Her smile widened; I found the conversation therapeutic.

During the sixth inning, the announcer asked the crowd to stand and sing, “Take Me Out to the Ball Game.” I belted out my finest rendition and left my daughter giggling .  She was enjoying my enjoyment on this special night.  

“It’s a tradition that Grandpa handed down to us,” I explained.

I couldn’t have asked for anything more—an exciting game being played under the lights in the company of my daughter.  I had eaten my “dog” but, now a Senior citizen, I passed on the beer and opted for the diet Coke. 

We left at the end of seven innings with the Padres still down by one.  Alexa pleaded with me to stay longer saying that we might miss something.  But I reminded her that she had work in the morning and I still needed to drive back to Los Angeles.   

“Thanks,” she said, “for the daddy-daughter time.”

“Thank you, Alexa, for bringing me back to this game.”

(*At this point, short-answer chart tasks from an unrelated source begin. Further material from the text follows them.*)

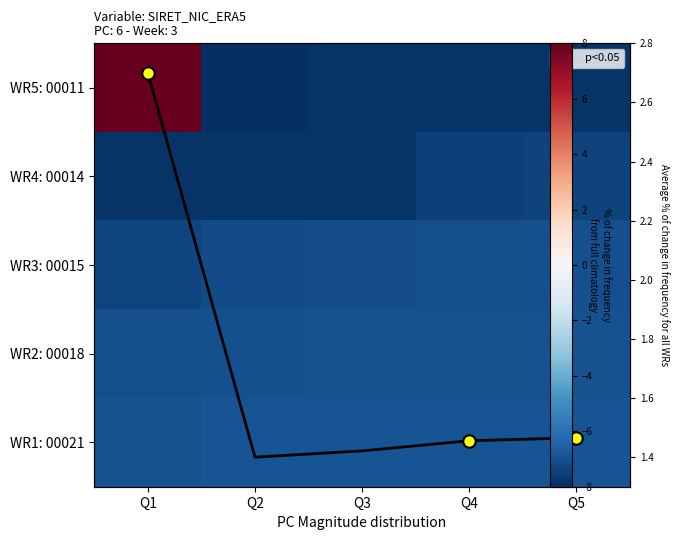

What is the highest value of the WR5: 00011 series?

8.0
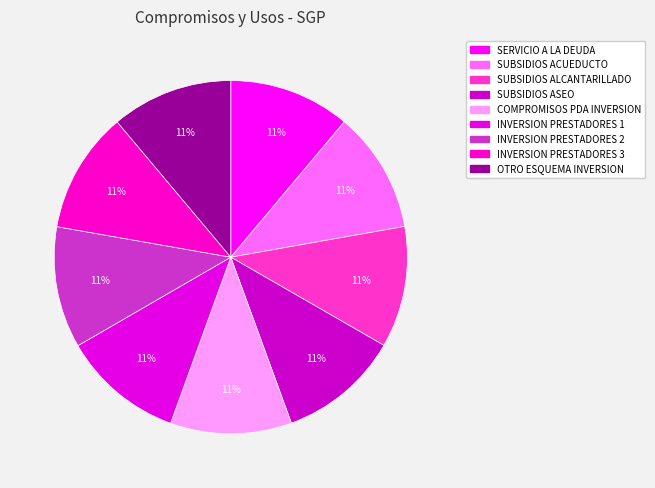

To the nearest percent, what percentage of the pie is SUBSIDIOS ACUEDUCTO?

11%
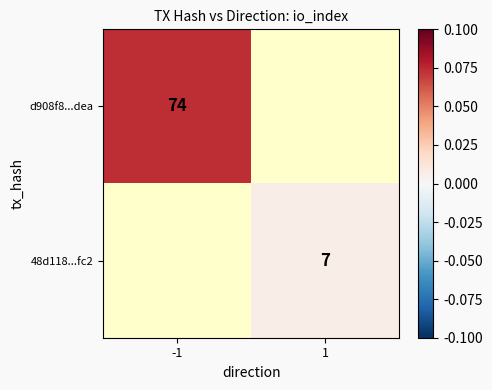

At how many categories does at least one series exceed 0?

2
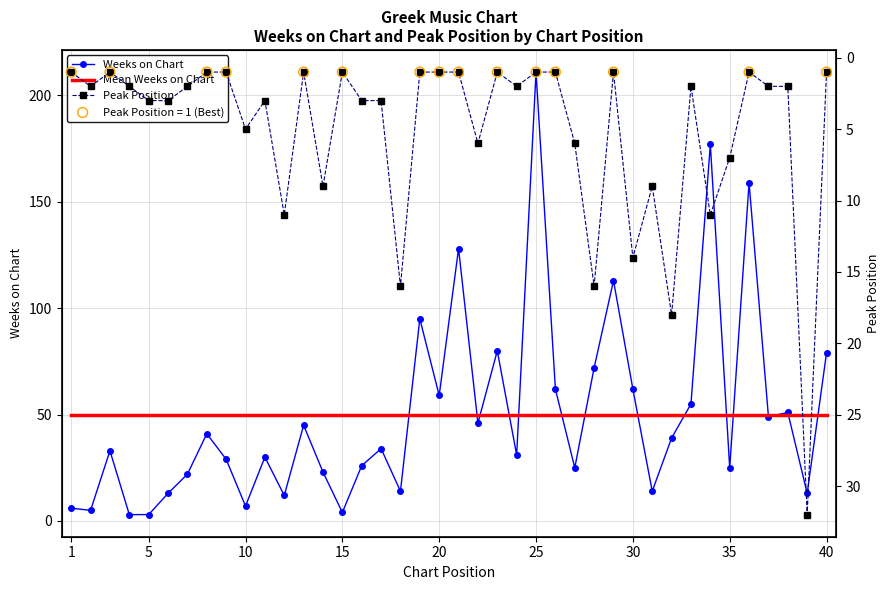

Which series has the largest Y range (max minus min)?

Weeks on Chart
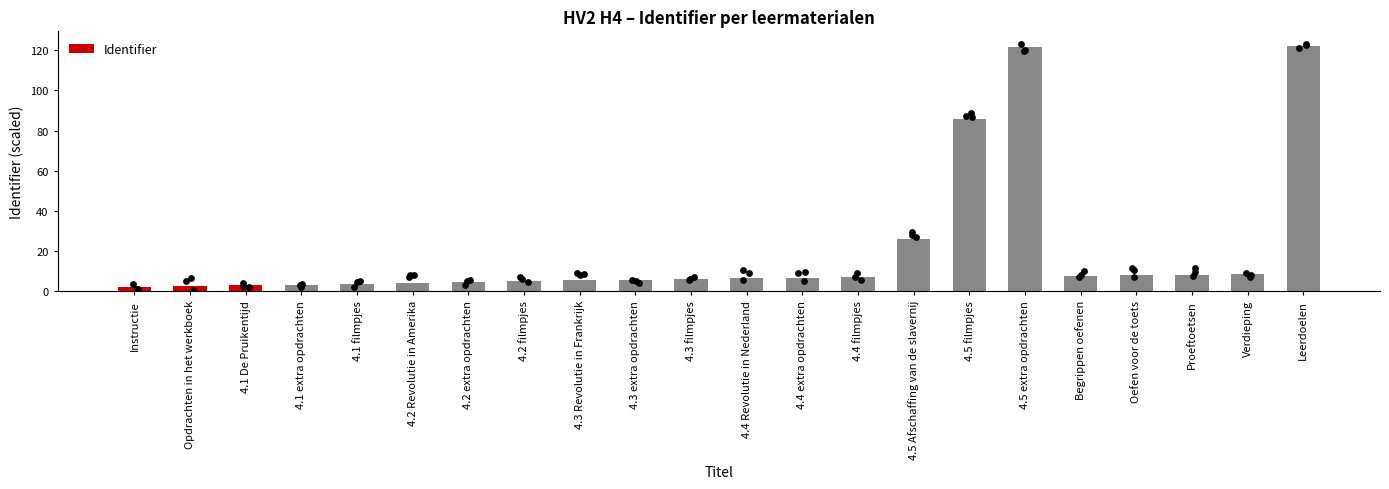

Which has a higher value, Opdrachten in het werkboek or Leerdoelen?

Leerdoelen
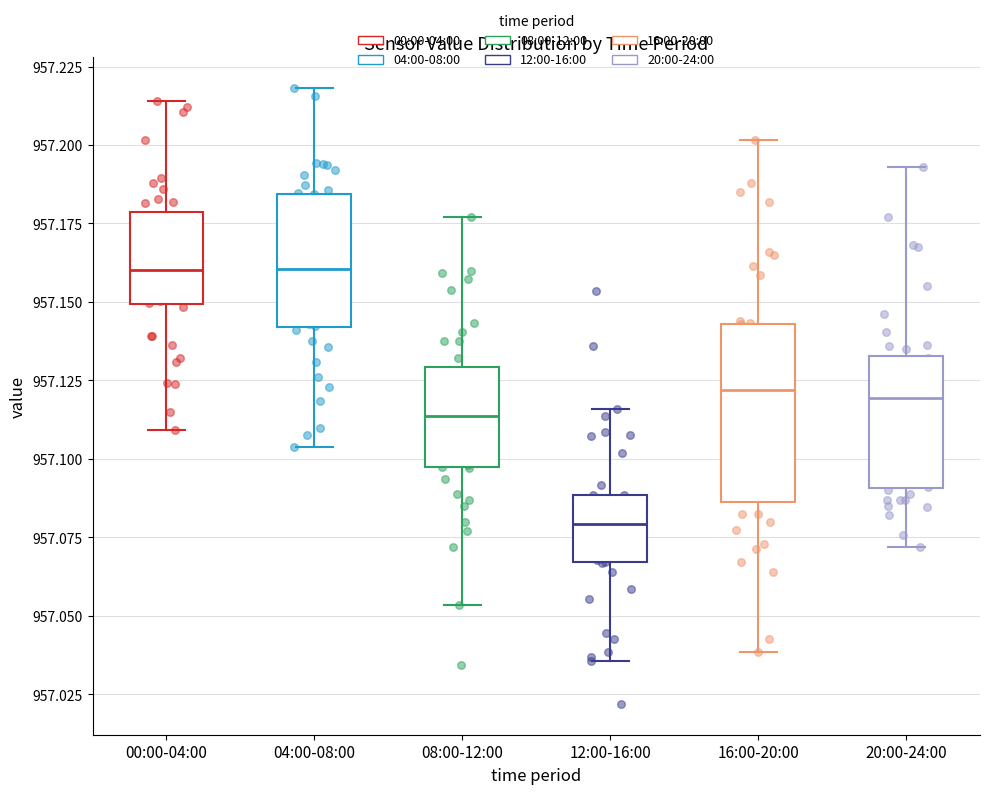

Which box is the tallest, from its lower edge to its upper edge?

16:00-20:00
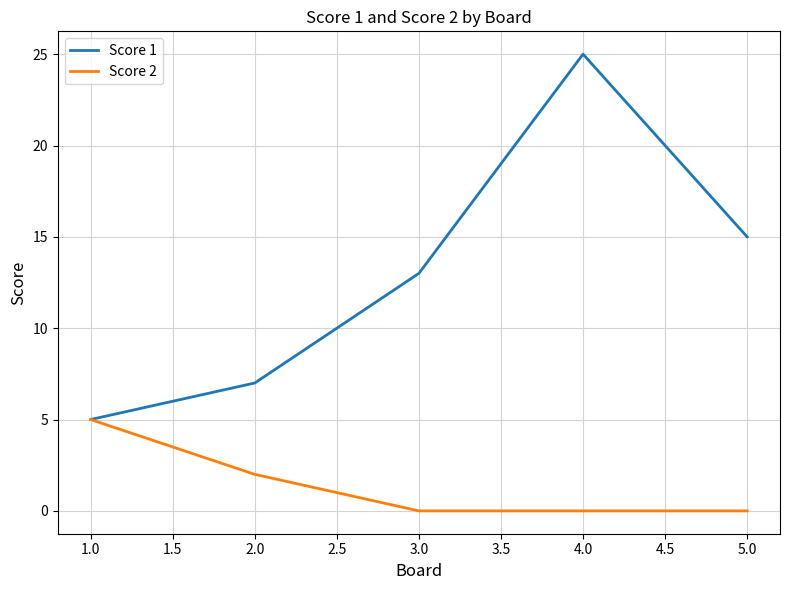

Which series has the largest range (max minus min)?

Score 1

On the drive home, I remembered the baseball diamonds in Marine Park, the breeze rustling the maple and oak leaves, the Louisville slugger on my shoulder, the pitcher staring me down from the mound.  I looked toward the third base line at my coach, Old Pete, as he reached to his belt for the signal.  It was time to lay down another bunt and move our guy over from second to third. I was smiling again.

PS. Oh, and by the way, Alexa was right.  Something did happen after we left.  The Padres tied it in the eighth only to fall in 12 innings to the Giants by a score of 5-3. How exciting!